Democracias debilitadas, ciudadanía en retirada
En este contexto, los sistemas democráticos, lejos de fortalecerse, se vacían de contenido real. La idea de la democracia como espacio de deliberación colectiva y herramienta de transformación social se desvanece frente a estructuras institucionales capturadas por poderes económicos, burocratizadas y alejadas de las demandas populares.
A ello se suma un fenómeno global y alarmante: la caída sostenida de la participación electoral. No se trata solo de apatía o desinterés. Es la respuesta activa de sectores populares a un sistema político que ya no ofrece respuestas, que reproduce el ajuste, la exclusión y la inseguridad. En muchos casos, las democracias reales han sido utilizadas como pantalla para aplicar programas neoliberales, que precarizan la vida y desmantelan derechos.
Cuando las urnas ya no significan cambio, cuando los partidos se vuelven gestores del mismo modelo excluyente, la ciudadanía se retira. Pero esta retirada no genera vacío: fortalece a los que ya tienen poder. Menor participación popular no debilita el sistema, lo vuelve más dócil a los intereses de las élites. Cuanto menos votan los de abajo, más deciden los de arriba.
Desigualdad radical: los datos no son de todos
La cuarta era digital consolida una nueva forma de desigualdad: la desigualdad algorítmica. Los datos generados por los cuerpos y las interacciones de los sectores populares —incluso de comunidades rurales, pueblos originarios o trabajadores precarizados— son capturados, procesados y comercializados sin consentimiento.
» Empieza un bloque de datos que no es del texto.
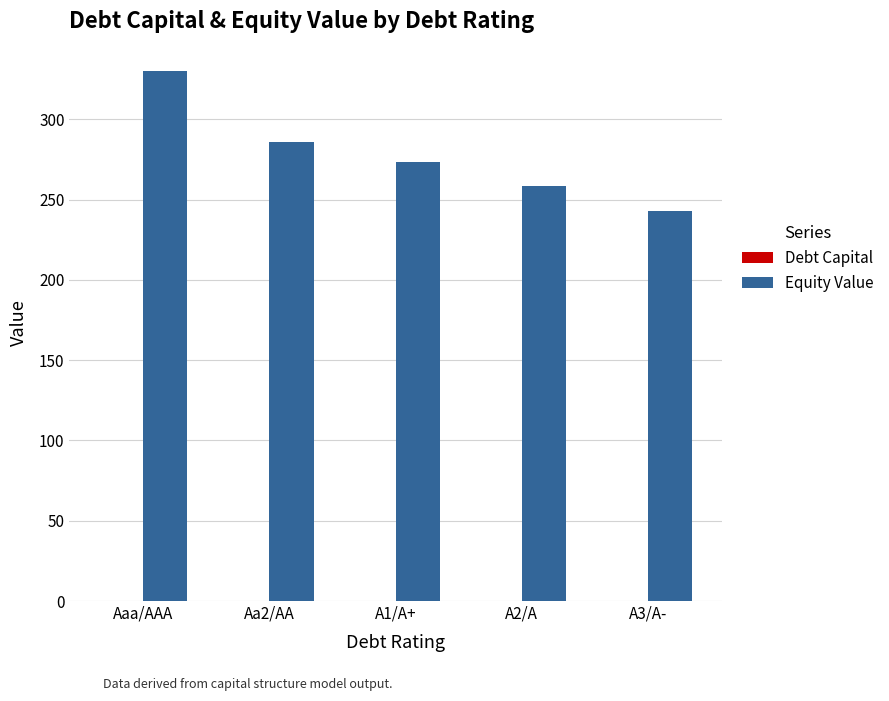

At which category is the sum across all series the highest?

Aaa/AAA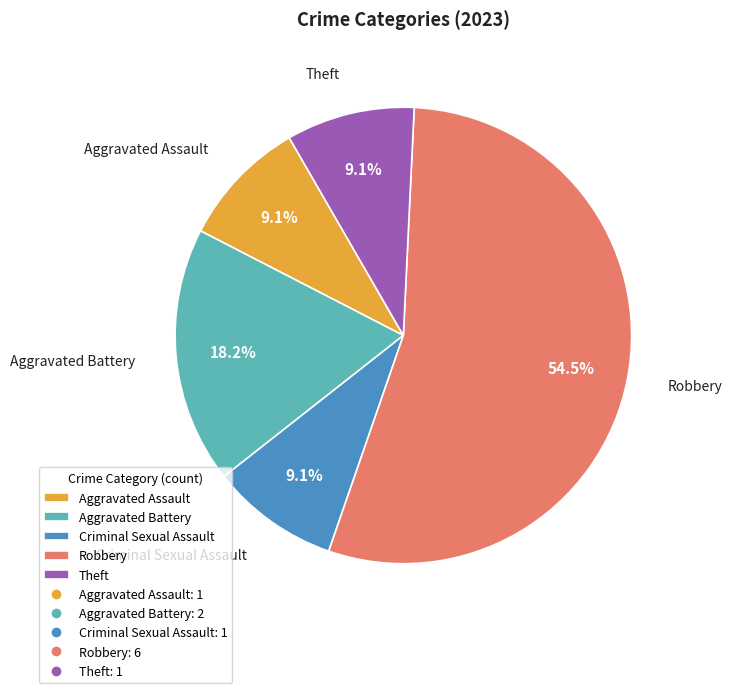

To the nearest percent, what percentage of the pie is Criminal Sexual Assault?

9%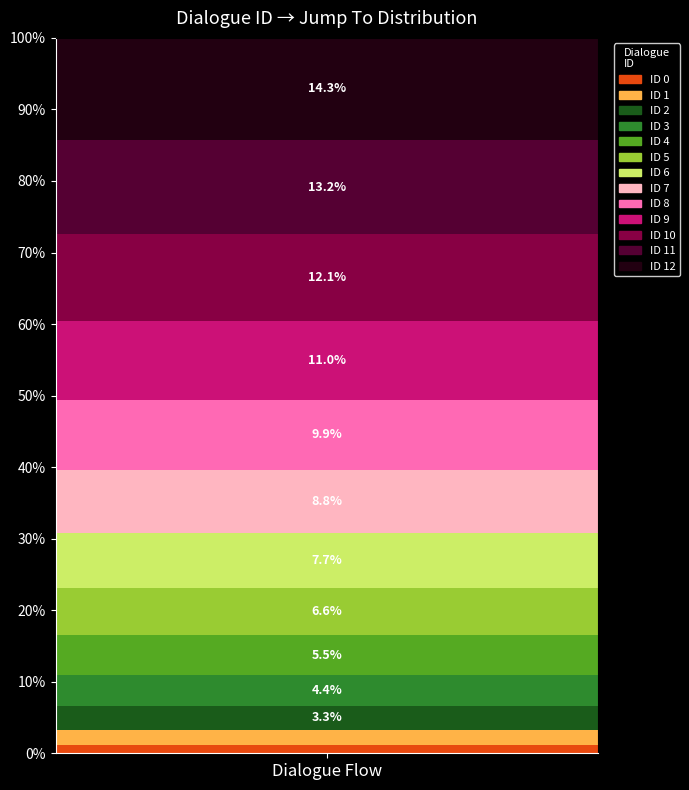

Between 9 and 3, which is larger?

9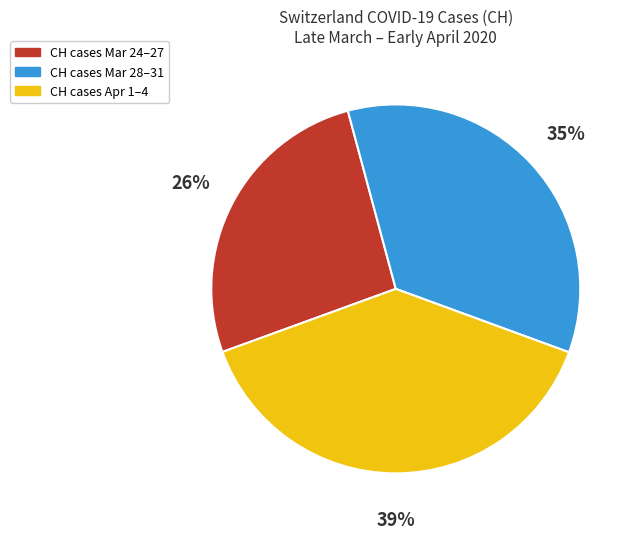

To the nearest percent, what is the average slice percentage?

33%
Pero los beneficios de esa explotación —tecnologías, patentes, inteligencia, riqueza— se concentran en manos privadas.
Es una lógica de extracción brutal: los datos son los nuevos territorios colonizados. El Sur global no exporta sólo litio o alimentos: exporta también datos sin control, sin regulación, sin soberanía. La inteligencia artificial se entrena con información producida en condiciones de profunda desigualdad, y luego se vende a los propios países empobrecidos como si fuera neutral y universal.
¿Qué hacer? La necesidad de una soberanía digital popular
Frente a esta situación, se impone una agenda de democratización tecnológica. No alcanza con regular o mitigar los daños: hay que disputar el sentido mismo del desarrollo digital. Es necesario construir una soberanía digital basada en el control colectivo de los datos, el acceso público a las infraestructuras, la transparencia algorítmica, y el derecho de los pueblos a decidir qué tecnologías se desarrollan y para qué.
Esto implica:
- Nacionalizar o socializar partes claves de la infraestructura digital.
- Crear sistemas de IA éticos y auditables, controlados democráticamente.
- Desarrollar software y hardware libre y público.
- Impulsar una pedagogía crítica sobre tecnología y poder.
- Establecer tratados internacionales que garanticen justicia algorítmica.
En ultima instancia la humanidad tiene que ser capaz de derrotar y superar el capitalismo realmente existente porque es antógonico con las especies y la propia tierra, es incompatible con la libertad y la igualdad, es un vampiro de la vida humana, que aún en la medida que se desarrolla destruye.
Tecnología, guerras y un nuevo salto destructivo
El avance de la inteligencia artificial y las tecnologías digitales no se limita a reorganizar la vida cotidiana y la economía: también está transformando radicalmente el poder militar y la capacidad destructiva global. En paralelo con la concentración de decisiones algorítmicas sobre nuestras rutinas diarias, se desarrolla una silenciosa pero contundente nueva carrera armamentista, donde los países y corporaciones con más recursos impulsan la automatización bélica, la inteligencia militar artificial, junto al espionaje masivo y satelital.

Lo que estamos viendo en los actuales conflictos armados —en Ucrania, Gaza, Etiopía, Yemen y otros territorios olvidados por los medios dominantes— es el despliegue de una nueva fase en la historia de la violencia: una guerra informatizada, impersonal y potencialmente deshumanizada.
El poder tecnológico no solo refuerza a quienes ya lo detentaban, sino que aumenta la indefensión de las mayorías globales, especialmente en el sur del mundo.
El 99% de la humanidad queda fuera de toda posibilidad real de decisión o defensa frente a estos nuevos dispositivos del poder. Pero el problema no es solo externo: hay una crisis subjetiva que favorece esta situación. Amplios sectores sociales viven con la sensación de que estos peligros no les conciernen, que son distantes, abstractos, que “alguien lo resolverá”.
Tanto la amenaza bélica —incluida la nuclear— como la climática, son percibidas con indiferencia, como si existiera una suerte de inmunidad, como si ocurrieran en un mundo paralelo, lejos de la vida cotidiana.
Este desinterés no es espontáneo: es producto de una cultura que ha reemplazado la conciencia política por el entretenimiento continuo, el miedo por la banalización, y el pensamiento colectivo por la ilusión individualista de salvación. Romper esta lógica exige construir nuevas formas de imaginación política capaces de nombrar los peligros y reactivar la potencia de lo común frente a las múltiples crisis que enfrentamos.
Conclusión: no hay neutralidad tecnológica, hay poder y propiedad privada concentrada
La cuarta era digital no es una fatalidad. Es una construcción histórica, política, ideológica. Lo que está en juego es el poder de decidir sobre nuestras vidas. Si no recuperamos la capacidad colectiva de diseñar el mundo en que queremos vivir, la promesa de la democracia será reemplazada por una distopía administrada por códigos opacos.
En el corazón de esta nueva era no está la inteligencia artificial. Está la pregunta por la libertad y la igualdad. Y la libertad y la igualdad, como nos enseñaron las luchas del pasado, no se concede: se conquista.